*Task brief*. The job is to find each line of the records below that includes the word "neck" and copy it.

◆ ◆ ◆

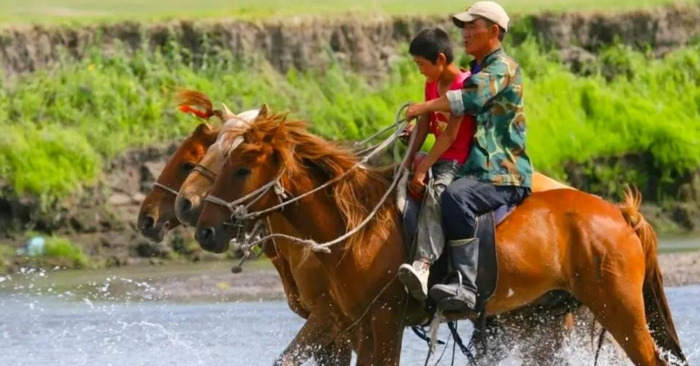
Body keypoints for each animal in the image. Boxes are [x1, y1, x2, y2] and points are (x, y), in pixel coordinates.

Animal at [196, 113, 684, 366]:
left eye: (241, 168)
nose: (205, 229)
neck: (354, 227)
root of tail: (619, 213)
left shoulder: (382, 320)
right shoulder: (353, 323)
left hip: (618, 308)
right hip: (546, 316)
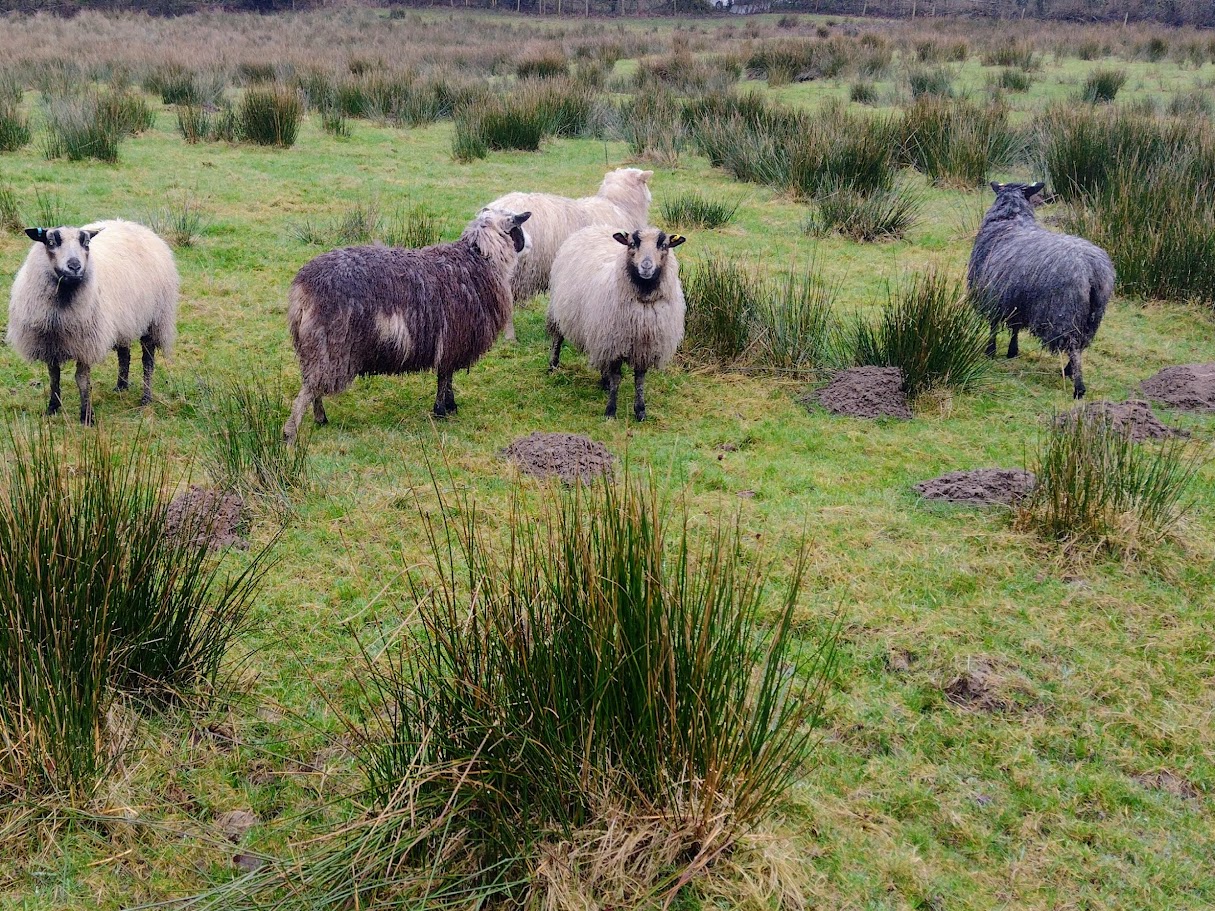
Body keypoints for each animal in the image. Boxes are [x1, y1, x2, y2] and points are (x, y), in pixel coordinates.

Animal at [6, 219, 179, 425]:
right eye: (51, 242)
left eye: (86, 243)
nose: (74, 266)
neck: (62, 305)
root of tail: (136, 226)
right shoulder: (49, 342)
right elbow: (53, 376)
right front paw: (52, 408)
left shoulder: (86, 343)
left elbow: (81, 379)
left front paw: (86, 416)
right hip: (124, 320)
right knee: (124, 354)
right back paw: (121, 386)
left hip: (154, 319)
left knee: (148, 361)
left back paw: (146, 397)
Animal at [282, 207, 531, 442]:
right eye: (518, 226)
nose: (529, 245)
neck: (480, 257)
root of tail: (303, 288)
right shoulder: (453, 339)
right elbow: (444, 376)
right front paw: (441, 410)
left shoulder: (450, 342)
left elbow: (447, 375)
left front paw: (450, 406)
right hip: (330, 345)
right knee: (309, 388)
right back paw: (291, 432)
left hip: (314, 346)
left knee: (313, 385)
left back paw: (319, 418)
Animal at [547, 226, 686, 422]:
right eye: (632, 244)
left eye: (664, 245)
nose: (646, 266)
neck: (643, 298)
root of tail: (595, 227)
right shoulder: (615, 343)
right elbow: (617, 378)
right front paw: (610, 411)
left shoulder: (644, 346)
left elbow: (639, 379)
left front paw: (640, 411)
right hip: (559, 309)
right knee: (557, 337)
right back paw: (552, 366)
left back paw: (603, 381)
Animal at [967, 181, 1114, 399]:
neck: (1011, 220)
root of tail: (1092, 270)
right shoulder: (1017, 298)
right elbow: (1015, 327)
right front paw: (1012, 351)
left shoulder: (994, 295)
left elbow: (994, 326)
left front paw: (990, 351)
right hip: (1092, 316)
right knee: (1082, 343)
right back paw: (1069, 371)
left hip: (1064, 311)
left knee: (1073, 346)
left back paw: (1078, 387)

◆ ◆ ◆

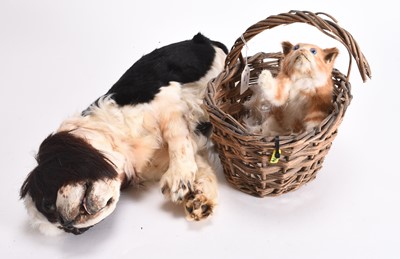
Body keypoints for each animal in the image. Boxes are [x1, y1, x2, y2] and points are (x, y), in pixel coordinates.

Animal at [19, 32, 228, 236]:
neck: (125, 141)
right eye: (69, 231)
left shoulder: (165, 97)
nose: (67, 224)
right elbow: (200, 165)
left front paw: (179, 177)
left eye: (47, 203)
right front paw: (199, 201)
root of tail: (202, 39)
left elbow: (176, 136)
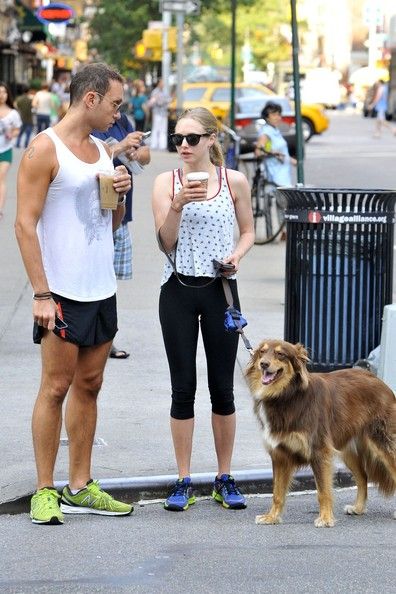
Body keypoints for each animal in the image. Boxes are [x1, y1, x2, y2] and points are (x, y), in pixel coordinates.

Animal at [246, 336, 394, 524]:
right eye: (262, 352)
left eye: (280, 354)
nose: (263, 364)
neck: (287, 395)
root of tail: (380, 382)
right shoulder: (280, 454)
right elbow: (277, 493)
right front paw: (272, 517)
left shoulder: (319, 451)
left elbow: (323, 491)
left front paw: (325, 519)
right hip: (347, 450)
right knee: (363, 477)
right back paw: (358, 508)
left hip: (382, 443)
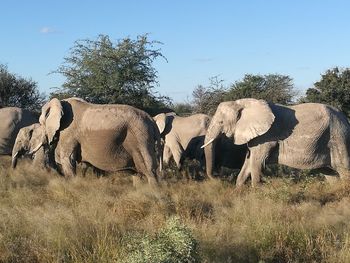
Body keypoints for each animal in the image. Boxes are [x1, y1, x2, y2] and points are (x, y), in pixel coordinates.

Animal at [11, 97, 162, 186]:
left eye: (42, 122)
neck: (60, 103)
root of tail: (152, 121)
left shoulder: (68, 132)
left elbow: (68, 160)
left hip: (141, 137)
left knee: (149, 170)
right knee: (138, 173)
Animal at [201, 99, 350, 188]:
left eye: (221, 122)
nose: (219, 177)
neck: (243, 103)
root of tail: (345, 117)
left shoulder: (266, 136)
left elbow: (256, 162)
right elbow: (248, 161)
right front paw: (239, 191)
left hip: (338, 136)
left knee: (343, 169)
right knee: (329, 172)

◆ ◆ ◆

*Solution below*.
neck: (354, 227)
neck: (62, 305)
neck: (480, 257)
neck: (643, 298)
neck: (1011, 220)
neck: (125, 141)
neck: (287, 395)
neck: (60, 103)
neck: (243, 103)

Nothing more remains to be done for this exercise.